ASSIGNMENT:
Starting at the first line and ending at the last, repeat the material word for word.

PROVIDED MATERIAL:
········

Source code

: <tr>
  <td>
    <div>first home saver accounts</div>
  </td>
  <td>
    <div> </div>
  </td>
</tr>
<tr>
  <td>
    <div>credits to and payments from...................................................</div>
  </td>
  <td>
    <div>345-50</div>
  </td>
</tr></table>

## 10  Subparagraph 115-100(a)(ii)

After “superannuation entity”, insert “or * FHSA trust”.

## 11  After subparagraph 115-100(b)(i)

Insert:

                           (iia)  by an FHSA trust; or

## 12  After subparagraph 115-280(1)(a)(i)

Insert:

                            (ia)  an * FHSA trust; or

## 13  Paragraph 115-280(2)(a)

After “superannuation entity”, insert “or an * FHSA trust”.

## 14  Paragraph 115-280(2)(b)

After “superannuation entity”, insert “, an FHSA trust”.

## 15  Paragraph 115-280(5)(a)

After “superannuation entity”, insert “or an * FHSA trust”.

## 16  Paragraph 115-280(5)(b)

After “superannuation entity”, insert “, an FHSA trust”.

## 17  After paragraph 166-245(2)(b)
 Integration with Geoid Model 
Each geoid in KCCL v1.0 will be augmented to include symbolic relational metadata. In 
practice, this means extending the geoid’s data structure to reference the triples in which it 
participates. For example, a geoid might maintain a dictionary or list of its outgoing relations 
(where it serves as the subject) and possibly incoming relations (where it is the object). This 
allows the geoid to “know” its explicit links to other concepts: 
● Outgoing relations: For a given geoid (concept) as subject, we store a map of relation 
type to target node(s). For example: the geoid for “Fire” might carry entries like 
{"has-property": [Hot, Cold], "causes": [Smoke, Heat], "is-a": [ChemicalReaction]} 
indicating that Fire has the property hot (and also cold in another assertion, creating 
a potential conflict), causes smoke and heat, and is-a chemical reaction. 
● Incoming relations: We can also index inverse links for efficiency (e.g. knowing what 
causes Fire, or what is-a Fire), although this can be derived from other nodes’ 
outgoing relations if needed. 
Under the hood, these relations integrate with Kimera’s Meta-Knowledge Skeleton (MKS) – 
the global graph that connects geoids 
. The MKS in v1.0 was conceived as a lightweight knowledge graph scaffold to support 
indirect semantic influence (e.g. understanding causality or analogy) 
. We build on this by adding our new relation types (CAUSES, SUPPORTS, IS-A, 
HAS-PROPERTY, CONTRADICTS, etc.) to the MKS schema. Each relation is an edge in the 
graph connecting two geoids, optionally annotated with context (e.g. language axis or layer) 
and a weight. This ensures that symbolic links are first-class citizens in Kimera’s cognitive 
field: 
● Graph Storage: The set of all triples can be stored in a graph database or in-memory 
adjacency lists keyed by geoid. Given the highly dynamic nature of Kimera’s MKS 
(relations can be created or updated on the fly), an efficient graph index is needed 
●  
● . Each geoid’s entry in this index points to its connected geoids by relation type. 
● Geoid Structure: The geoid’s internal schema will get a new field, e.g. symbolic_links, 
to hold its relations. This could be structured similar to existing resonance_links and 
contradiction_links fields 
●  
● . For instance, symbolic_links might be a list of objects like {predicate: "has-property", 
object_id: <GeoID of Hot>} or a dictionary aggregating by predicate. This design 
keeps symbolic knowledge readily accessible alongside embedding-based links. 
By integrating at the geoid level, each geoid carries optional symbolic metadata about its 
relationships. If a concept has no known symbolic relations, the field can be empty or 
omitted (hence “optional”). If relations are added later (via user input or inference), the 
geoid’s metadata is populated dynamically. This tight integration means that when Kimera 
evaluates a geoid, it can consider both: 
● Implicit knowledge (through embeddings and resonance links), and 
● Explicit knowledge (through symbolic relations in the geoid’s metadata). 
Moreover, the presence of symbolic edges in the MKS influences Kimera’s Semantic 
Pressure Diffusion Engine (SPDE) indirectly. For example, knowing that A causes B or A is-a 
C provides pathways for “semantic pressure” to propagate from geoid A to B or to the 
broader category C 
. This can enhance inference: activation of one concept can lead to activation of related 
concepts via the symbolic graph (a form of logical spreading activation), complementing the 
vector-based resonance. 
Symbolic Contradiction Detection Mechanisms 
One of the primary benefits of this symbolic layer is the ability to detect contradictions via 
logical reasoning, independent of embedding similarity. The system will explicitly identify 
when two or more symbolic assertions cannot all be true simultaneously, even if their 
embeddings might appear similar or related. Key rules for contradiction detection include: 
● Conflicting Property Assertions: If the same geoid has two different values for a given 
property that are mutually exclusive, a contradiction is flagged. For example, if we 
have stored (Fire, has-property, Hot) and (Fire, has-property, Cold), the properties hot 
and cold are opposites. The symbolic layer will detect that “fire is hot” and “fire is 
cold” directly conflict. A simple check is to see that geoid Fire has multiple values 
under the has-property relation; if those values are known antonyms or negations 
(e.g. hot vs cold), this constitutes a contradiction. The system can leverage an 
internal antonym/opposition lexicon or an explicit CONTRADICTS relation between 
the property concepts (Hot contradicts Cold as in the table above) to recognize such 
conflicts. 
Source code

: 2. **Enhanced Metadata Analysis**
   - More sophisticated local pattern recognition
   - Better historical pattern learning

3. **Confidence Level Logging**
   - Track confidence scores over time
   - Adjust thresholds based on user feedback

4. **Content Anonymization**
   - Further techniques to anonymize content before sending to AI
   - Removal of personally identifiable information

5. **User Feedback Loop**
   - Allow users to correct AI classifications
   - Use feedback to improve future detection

········

TASK RESPONSE:
Source code

: <tr>
  <td>
    <div>first home saver accounts</div>
  </td>
  <td>
    <div> </div>
  </td>
</tr>
<tr>
  <td>
    <div>credits to and payments from...................................................</div>
  </td>
  <td>
    <div>345-50</div>
  </td>
</tr></table>

## 10  Subparagraph 115-100(a)(ii)

After “superannuation entity”, insert “or * FHSA trust”.

## 11  After subparagraph 115-100(b)(i)

Insert:

                           (iia)  by an FHSA trust; or

## 12  After subparagraph 115-280(1)(a)(i)

Insert:

                            (ia)  an * FHSA trust; or

## 13  Paragraph 115-280(2)(a)

After “superannuation entity”, insert “or an * FHSA trust”.

## 14  Paragraph 115-280(2)(b)

After “superannuation entity”, insert “, an FHSA trust”.

## 15  Paragraph 115-280(5)(a)

After “superannuation entity”, insert “or an * FHSA trust”.

## 16  Paragraph 115-280(5)(b)

After “superannuation entity”, insert “, an FHSA trust”.

## 17  After paragraph 166-245(2)(b)
 Integration with Geoid Model 
Each geoid in KCCL v1.0 will be augmented to include symbolic relational metadata. In 
practice, this means extending the geoid’s data structure to reference the triples in which it 
participates. For example, a geoid might maintain a dictionary or list of its outgoing relations 
(where it serves as the subject) and possibly incoming relations (where it is the object). This 
allows the geoid to “know” its explicit links to other concepts: 
● Outgoing relations: For a given geoid (concept) as subject, we store a map of relation 
type to target node(s). For example: the geoid for “Fire” might carry entries like 
{"has-property": [Hot, Cold], "causes": [Smoke, Heat], "is-a": [ChemicalReaction]} 
indicating that Fire has the property hot (and also cold in another assertion, creating 
a potential conflict), causes smoke and heat, and is-a chemical reaction. 
● Incoming relations: We can also index inverse links for efficiency (e.g. knowing what 
causes Fire, or what is-a Fire), although this can be derived from other nodes’ 
outgoing relations if needed. 
Under the hood, these relations integrate with Kimera’s Meta-Knowledge Skeleton (MKS) – 
the global graph that connects geoids 
. The MKS in v1.0 was conceived as a lightweight knowledge graph scaffold to support 
indirect semantic influence (e.g. understanding causality or analogy) 
. We build on this by adding our new relation types (CAUSES, SUPPORTS, IS-A, 
HAS-PROPERTY, CONTRADICTS, etc.) to the MKS schema. Each relation is an edge in the 
graph connecting two geoids, optionally annotated with context (e.g. language axis or layer) 
and a weight. This ensures that symbolic links are first-class citizens in Kimera’s cognitive 
field: 
● Graph Storage: The set of all triples can be stored in a graph database or in-memory 
adjacency lists keyed by geoid. Given the highly dynamic nature of Kimera’s MKS 
(relations can be created or updated on the fly), an efficient graph index is needed 
●  
● . Each geoid’s entry in this index points to its connected geoids by relation type. 
● Geoid Structure: The geoid’s internal schema will get a new field, e.g. symbolic_links, 
to hold its relations. This could be structured similar to existing resonance_links and 
contradiction_links fields 
●  
● . For instance, symbolic_links might be a list of objects like {predicate: "has-property", 
object_id: <GeoID of Hot>} or a dictionary aggregating by predicate. This design 
keeps symbolic knowledge readily accessible alongside embedding-based links. 
By integrating at the geoid level, each geoid carries optional symbolic metadata about its 
relationships. If a concept has no known symbolic relations, the field can be empty or 
omitted (hence “optional”). If relations are added later (via user input or inference), the 
geoid’s metadata is populated dynamically. This tight integration means that when Kimera 
evaluates a geoid, it can consider both: 
● Implicit knowledge (through embeddings and resonance links), and 
● Explicit knowledge (through symbolic relations in the geoid’s metadata). 
Moreover, the presence of symbolic edges in the MKS influences Kimera’s Semantic 
Pressure Diffusion Engine (SPDE) indirectly. For example, knowing that A causes B or A is-a 
C provides pathways for “semantic pressure” to propagate from geoid A to B or to the 
broader category C 
. This can enhance inference: activation of one concept can lead to activation of related 
concepts via the symbolic graph (a form of logical spreading activation), complementing the 
vector-based resonance. 
Symbolic Contradiction Detection Mechanisms 
One of the primary benefits of this symbolic layer is the ability to detect contradictions via 
logical reasoning, independent of embedding similarity. The system will explicitly identify 
when two or more symbolic assertions cannot all be true simultaneously, even if their 
embeddings might appear similar or related. Key rules for contradiction detection include: 
● Conflicting Property Assertions: If the same geoid has two different values for a given 
property that are mutually exclusive, a contradiction is flagged. For example, if we 
have stored (Fire, has-property, Hot) and (Fire, has-property, Cold), the properties hot 
and cold are opposites. The symbolic layer will detect that “fire is hot” and “fire is 
cold” directly conflict. A simple check is to see that geoid Fire has multiple values 
under the has-property relation; if those values are known antonyms or negations 
(e.g. hot vs cold), this constitutes a contradiction. The system can leverage an 
internal antonym/opposition lexicon or an explicit CONTRADICTS relation between 
the property concepts (Hot contradicts Cold as in the table above) to recognize such 
conflicts. 
Source code

: 2. **Enhanced Metadata Analysis**
   - More sophisticated local pattern recognition
   - Better historical pattern learning

3. **Confidence Level Logging**
   - Track confidence scores over time
   - Adjust thresholds based on user feedback

4. **Content Anonymization**
   - Further techniques to anonymize content before sending to AI
   - Removal of personally identifiable information

5. **User Feedback Loop**
   - Allow users to correct AI classifications
   - Use feedback to improve future detection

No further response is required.